**SOURCE DOCUMENT**:
⟨

Estelle Morris: The minute a Government start giving notice that they are about to close a tax loophole is the minute everyone who wants to shelter income takes advantage of the loophole. There is nothing unusual about the way in which the Inland Revenue acted. If there is a tax loophole, it closes it without warning to safeguard British taxpayers' money. More than £100 million was saved by closing that tax loophole. Hon. Members should congratulate the Government on ensuring that that money was saved. Some people at the edges got hurt, but film makers who had signed contracts and films that had started filming were allowed to continue, receiving the money from the UK taxpayer. Indeed, the legitimate tax breaks in sections 42 and 48 apply and they will continue to do so.

Miss Julie Kirkbride (Bromsgrove) (Con): The Minister is well aware of the tax reliefs available to the film industry, not least section 42, introduced by the last Conservative Government, which has been enormously successful in boosting the British film industry. She is also aware of the tax reliefs introduced by her Government, which were withdrawn overnight on 10 February in a Treasury press release. Does she recognise the crisis of confidence that has been created for international investors in the British film industry by the overnight withdrawal of those tax reliefs? What representations is she making to the Treasury to ensure that new tax reliefs will be introduced in next week's Budget that are stable, long term and do something to boost investor confidence in the great British success story of the British film industry?

⟩

**STUDY QUESTIONS**:
[1] Answer these questions about the film tax debate excerpt:
(a) How much money does Estelle Morris say was saved by closing the tax loophole?
(b) On what date does Miss Julie Kirkbride say the tax reliefs were withdrawn?
(c) Which section does Kirkbride say the last Conservative Government introduced?
[2] Write the next part of the film tax debate excerpt, picking up after its final sentence.

**INFORMATION**:

⟨

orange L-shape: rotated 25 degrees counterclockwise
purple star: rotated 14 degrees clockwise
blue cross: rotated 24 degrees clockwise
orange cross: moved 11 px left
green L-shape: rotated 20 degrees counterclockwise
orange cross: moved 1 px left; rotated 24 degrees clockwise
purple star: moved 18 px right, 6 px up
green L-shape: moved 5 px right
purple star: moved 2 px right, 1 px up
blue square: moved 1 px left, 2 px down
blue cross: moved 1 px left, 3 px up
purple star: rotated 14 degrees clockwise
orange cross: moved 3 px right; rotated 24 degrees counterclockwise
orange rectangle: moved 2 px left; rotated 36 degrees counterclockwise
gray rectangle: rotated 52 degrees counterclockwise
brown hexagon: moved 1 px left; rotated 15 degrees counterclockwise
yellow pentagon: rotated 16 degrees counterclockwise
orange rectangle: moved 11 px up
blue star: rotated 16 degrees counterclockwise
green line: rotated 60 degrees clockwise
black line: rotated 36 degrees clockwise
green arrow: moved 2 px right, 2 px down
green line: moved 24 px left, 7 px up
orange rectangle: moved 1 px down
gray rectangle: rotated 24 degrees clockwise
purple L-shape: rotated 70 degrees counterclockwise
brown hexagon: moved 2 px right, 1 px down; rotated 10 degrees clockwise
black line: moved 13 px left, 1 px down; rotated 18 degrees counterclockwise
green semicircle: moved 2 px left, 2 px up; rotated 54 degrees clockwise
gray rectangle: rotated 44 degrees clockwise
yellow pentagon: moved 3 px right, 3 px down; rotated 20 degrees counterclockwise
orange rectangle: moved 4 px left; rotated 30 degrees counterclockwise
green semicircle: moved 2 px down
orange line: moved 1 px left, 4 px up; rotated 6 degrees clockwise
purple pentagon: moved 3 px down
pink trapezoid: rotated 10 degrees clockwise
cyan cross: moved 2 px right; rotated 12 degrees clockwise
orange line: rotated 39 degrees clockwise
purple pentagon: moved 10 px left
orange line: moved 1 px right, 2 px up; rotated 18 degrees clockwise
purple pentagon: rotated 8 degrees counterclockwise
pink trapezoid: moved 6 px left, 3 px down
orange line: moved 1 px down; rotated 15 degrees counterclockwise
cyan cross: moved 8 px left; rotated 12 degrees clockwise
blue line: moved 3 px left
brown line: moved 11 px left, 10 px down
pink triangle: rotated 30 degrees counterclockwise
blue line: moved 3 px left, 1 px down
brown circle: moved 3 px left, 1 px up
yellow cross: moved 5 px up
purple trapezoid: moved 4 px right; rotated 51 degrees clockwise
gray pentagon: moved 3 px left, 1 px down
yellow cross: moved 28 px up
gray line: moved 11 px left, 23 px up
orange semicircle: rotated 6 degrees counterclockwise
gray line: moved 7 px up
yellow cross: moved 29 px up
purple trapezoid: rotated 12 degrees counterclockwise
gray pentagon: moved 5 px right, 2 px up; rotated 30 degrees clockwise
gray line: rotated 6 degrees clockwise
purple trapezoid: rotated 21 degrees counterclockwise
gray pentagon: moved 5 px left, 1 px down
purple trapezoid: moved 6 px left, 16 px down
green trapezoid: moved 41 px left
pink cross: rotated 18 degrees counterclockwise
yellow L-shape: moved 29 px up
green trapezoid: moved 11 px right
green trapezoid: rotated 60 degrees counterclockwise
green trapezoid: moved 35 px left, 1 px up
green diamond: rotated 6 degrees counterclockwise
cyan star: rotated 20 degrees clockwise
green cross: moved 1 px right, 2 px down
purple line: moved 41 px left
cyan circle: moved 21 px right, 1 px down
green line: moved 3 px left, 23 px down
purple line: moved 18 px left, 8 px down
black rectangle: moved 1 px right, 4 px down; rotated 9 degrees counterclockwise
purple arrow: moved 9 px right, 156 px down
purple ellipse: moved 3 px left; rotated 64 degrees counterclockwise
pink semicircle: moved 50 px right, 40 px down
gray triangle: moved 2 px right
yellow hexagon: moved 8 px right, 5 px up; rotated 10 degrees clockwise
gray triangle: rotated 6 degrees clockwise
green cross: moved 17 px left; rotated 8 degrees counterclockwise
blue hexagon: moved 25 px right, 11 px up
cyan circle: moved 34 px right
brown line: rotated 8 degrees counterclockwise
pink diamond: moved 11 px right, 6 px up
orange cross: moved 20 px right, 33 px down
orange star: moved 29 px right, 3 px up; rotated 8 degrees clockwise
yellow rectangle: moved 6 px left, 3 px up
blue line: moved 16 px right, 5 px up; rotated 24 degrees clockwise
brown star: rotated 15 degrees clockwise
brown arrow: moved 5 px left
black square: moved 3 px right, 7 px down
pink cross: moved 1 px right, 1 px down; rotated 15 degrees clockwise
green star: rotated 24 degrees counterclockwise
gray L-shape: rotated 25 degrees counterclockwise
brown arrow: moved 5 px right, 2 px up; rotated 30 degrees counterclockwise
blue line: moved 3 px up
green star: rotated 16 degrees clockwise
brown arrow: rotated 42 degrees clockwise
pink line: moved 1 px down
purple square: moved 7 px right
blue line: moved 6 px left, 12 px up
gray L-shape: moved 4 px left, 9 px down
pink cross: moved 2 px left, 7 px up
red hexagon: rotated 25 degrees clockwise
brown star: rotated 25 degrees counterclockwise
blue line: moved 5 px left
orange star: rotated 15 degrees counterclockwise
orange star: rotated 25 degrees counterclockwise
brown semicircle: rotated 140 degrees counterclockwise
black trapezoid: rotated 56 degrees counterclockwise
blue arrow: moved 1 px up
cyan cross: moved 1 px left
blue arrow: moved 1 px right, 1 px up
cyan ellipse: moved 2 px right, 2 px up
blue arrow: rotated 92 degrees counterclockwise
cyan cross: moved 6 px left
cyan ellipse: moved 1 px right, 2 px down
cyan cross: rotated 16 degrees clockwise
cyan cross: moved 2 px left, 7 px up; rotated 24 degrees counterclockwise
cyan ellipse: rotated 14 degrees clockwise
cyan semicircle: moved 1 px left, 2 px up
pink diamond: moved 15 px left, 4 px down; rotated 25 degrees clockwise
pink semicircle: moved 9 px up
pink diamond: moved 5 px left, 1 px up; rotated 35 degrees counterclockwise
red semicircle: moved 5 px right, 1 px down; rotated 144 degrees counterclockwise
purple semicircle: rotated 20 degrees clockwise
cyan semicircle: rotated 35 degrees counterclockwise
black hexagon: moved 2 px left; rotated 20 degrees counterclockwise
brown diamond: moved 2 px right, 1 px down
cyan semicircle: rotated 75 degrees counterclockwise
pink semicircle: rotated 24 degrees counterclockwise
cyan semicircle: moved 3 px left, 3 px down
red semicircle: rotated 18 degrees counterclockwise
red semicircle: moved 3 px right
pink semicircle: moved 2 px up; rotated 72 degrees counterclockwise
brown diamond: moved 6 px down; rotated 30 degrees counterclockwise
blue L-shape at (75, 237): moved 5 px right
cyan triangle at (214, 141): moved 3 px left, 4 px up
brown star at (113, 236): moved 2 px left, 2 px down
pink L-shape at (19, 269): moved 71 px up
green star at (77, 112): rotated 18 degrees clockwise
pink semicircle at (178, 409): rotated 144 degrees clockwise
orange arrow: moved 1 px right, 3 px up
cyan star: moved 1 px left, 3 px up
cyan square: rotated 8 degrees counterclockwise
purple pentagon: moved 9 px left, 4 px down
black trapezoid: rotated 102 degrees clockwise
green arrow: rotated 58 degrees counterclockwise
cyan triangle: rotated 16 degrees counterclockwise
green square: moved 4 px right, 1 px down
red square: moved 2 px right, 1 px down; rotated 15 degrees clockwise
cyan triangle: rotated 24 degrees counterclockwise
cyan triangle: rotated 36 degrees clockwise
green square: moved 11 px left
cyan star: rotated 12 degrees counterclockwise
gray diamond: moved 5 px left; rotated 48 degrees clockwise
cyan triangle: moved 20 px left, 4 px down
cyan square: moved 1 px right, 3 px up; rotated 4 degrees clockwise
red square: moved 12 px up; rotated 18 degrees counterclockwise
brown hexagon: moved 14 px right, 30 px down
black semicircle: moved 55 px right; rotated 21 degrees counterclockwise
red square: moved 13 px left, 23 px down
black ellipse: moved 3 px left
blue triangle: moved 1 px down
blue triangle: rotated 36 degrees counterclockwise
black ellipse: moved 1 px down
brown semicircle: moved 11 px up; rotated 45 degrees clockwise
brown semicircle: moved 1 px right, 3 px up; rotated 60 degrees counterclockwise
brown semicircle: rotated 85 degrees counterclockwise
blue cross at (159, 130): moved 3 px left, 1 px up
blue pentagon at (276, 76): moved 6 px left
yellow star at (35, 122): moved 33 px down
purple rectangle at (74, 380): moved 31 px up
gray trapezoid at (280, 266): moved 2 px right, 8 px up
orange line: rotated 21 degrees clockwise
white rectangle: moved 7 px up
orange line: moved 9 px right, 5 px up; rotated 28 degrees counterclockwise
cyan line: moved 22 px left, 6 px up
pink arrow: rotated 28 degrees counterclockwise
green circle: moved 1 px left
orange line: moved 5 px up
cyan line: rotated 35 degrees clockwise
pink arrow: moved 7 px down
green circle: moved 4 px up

⟩

**RESULTS FOR THE EXERCISE**:
[1]
(a) More than £100 million.
(b) 10 February.
(c) Section 42.

[2]
Estelle Morris: That was the most disgraceful statement I have heard from anyone who claims to have an interest in the UK film industry. There was no overnight closure of the tax support to films. Both sections 42 and 48 apply and they will continue to do so. Some £300 million a year is given as relief through section 48. The tax relief that her Government introduced is worth £70 million: good though it is, it is nothing like the section 48 relief, which supports UK film to the tune of £300 million a year.

For the hon. Lady to stand at the Dispatch Box and criticise the Inland Revenue for closing a tax loophole overnight shows a total disregard for taxpayers' money. Again, I make it clear that the tax relief continues and, again, I make it clear that the Government will continue to act to ensure that money is preserved. The hon. Lady is shadow spokesman for a party that has promised to freeze my Department's budget. Were it to gain power and implement its £78 million cut in the Department of Culture, Media and Sport budget, I wonder how long the film industry would continue to be supported.